Voyage sous les flots

Voyage sous les flots

Aristide ROGER, Philippe ETHUIN
PUBLIE.NET
168pp -

Bifrost n° 98

Critique parue en mai 2020 dans Bifrost n° 98

Tout le monde aujourd’hui connaît le Nautilus, le fabuleux sous-marin du capitaine Nemo… mais qui se souvient encore de son immédiat prédécesseur, l’Éclair ? Personne ou presque. Imaginé par Jules-Aristide-Roger Rengade, alias Aristide Roger, cet Éclair est l’un des premiers submersibles de fiction. Raisons pour lesquelles on n’est guère surpris de voir Philippe Éthuin et la collection « Archéosf » tirer Voyage sous les flots de l’oubli dans lequel il avait sombré depuis près de cent cinquante ans. Paru en feuilleton dans les pages du Petit Journal entre le printemps 1867 et janvier 1868, le roman d’Aristide Roger est de fait antérieur au fameux Vingt mille lieues sous les mers de Jules Verne, dont la parution commence en mars 1869.

(Éléments provenant d'une source de données)
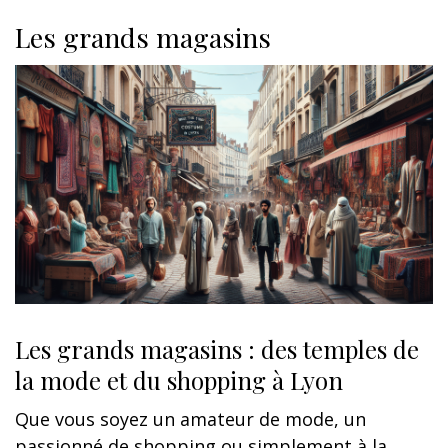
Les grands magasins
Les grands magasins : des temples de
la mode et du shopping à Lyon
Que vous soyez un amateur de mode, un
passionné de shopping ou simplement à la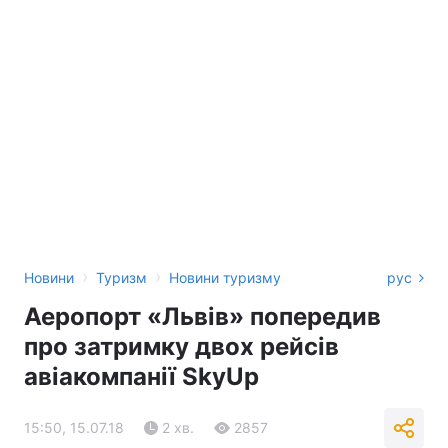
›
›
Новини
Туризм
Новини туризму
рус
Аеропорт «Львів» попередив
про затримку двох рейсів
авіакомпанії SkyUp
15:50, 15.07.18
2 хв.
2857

* * *

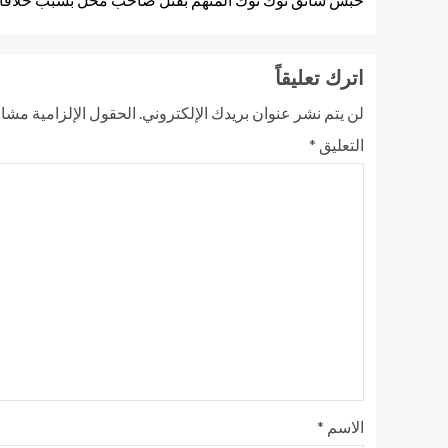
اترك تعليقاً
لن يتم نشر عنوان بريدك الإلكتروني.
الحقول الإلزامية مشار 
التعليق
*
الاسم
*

VOS TÂCHES
(a) Répondez à ces questions d'après la critique de Voyage sous les flots :
(i) Dans quel numéro de Bifrost cette critique a-t-elle paru, et à quelle date ?
(ii) Comment s'appelle le sous-marin imaginé par Aristide Roger ?
(iii) Dans quel journal le roman a-t-il d'abord paru en feuilleton ?
(b) Poursuivez la critique de Voyage sous les flots à partir de sa dernière phrase.

RÉPONSES NUMÉROTÉES
(a)
(i) Dans le n° 98, en mai 2020.
(ii) L'Éclair.
(iii) Le Petit Journal.

(b)
Lorsque le professeur Trinitus apprend le naufrage du Richmond, navire sur lequel naviguait son épouse et sa fille, il décide de mettre à contribution l’invention sur laquelle il travaillait dans le plus grand secret depuis des mois : le sous-marin L’Éclair. Ovoïde long d’une quarantaine de mètres, le submersible est mû à l’électricité et permet d’embarquer trois passagers. Ce seront donc Trinitus, son ami Nicaise et le neveu de celui-ci, Marcel, qui nourrit pour la fille du professeur une tendre affection. Depuis Calais jusqu’à la mer de Corail où le paquebot a disparu, ce sera une aventure de tous les instants – entre tempêtes et embourbement dans la mer des Sargasses, entre le feu des volcans des Açores et les glaces du pôle Sud, les trois hommes auront fort à faire pour atteindre le but… et le lecteur pour tâcher d’oublier l’ombre écrasante de Jules Verne. De fait, Voyage sous les flots a pour lui sa brièveté et son caractère précurseur – quelques scènes préfigurent Vingt mille lieues… et Roger apprécie lui aussi les descriptions auxquelles le vocabulaire spécifique donne un lyrisme scientifique. Mené tambour battant, le récit se dévore d’une traite. L’âge du roman aidant, on lui pardonnera ses approximations – des erreurs n’empêchant pas un émerveillement enfantin et aquatique – et une fin ayant passablement mal vieillie. Les amateurs de vieilleries sauront apprécier cette odyssée sous-marine ; les autres resteront à bord du Nautilus, ce qui n’est pas forcément un mal.